Most parents give their children great advice about avoiding the potentially harmful aspects of the internet. However, the internet is a vast new world that many parents admit to not knowing as well as their children do! In this context, Safer Internet Day is a useful way for parents to broaden their knowledge on the subject.
Understanding E-Safety — What Does It Mean?
E-safety is an understanding of the potential dangers of the internet — the aspects of it that could cause harm, and what is the best way to react to these situations. For example, your child is very likely to communicate with complete strangers while playing online games, which is not necessarily a problem unless they become a victim of cyberbullying or naively give out their personal information. With the right e-safety knowledge, children can better understand the dangers of releasing personal information, as well as how to recognise unethical behaviours or prevent cyberbullying.
Why is E-Safety So Important?
The internet is a huge part of our lives. Whichever way you look at it, it has grown to influence every nook and cranny of our society and the way that our “children engage with information”. Our parents used to warn us about ‘stranger danger’, now we teach our children the same lessons, but for a huge, ever-evolving environment. Our young people enjoy spending time on the internet and interacting with their friends and peers online, but this also means that cyberbullying and other online problems can be particularly hurtful.
How To Help
In this section, we want to help adults to understand the internet better. As highlighted before, this is a key area that parents must work if they want to help their child use the internet safely.
We realise that for some people the internet can seem a scary place, and while your child enjoys surfing the web for hours on end, you’d rather read a book or watch television. Obviously, you have time-consuming responsibilities that your child does not, but there are simple ways that you can learn more about the internet.

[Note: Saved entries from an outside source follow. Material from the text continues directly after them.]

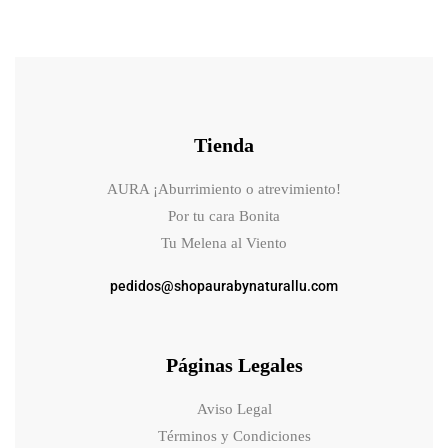
Tienda
AURA ¡Aburrimiento o atrevimiento!
Por tu cara Bonita
Tu Melena al Viento
pedidos@shopaurabynaturallu.com
Páginas Legales
Aviso Legal
Términos y Condiciones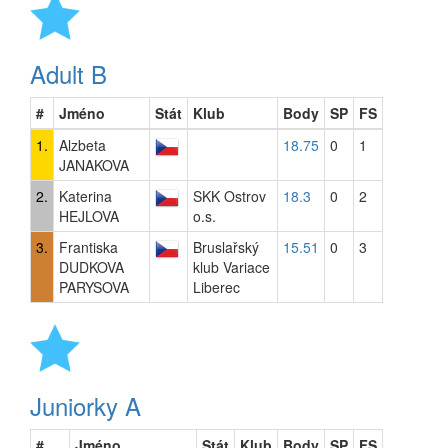
Adult B
#
Jméno
Stát
Klub
Body
SP
FS
1.
Alzbeta
18.75
0
1
JANAKOVA
2.
Katerina
SKK Ostrov
18.3
0
2
HEJLOVA
o.s.
3.
Frantiska
Bruslařský
15.51
0
3
DUDKOVA
klub Variace
PARYSOVA
Liberec
Juniorky A
#
Jméno
Stát
Klub
Body
SP
FS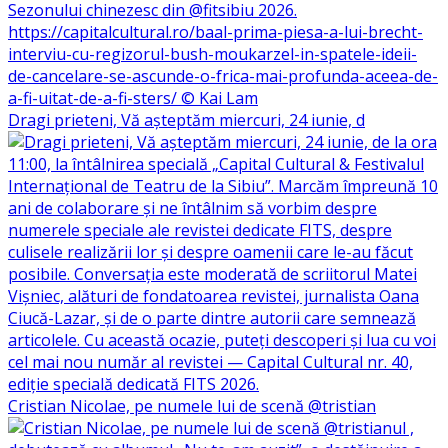
Dragi prieteni, Vă așteptăm miercuri, 24 iunie, d
Cristian Nicolae, pe numele lui de scenă @tristian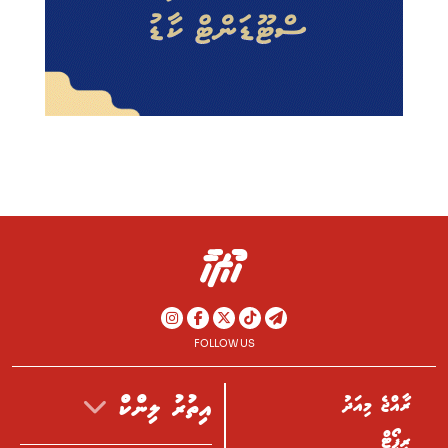
FOLLOW US
ރާއްޖެ މިއަދު
އިތުރު ލިންކް
ރިޕޯޓް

Firstly, if you have young children, try and set up the family computer in the room you spend the most time. This allows you to monitor your child’s internet use and
The most important way that you can both help your child and learn more about the internet is through communication. Have regular conversations with your children about the internet, how they feel about harmful content or simple things like which YouTube video is their current favourite. When it comes to that awkward conversation about online pornography, remember that children become aware of sexual content younger than you might realise. While the average age that a child is exposed to porn is fourteen (sometimes by accident but often as a result of a normal curiosity about sex), it’s not unusual for younger children to see such content online or elsewhere. With this in mind, try having that conversation sooner rather than later, to help prepare them for what they are likely to see online.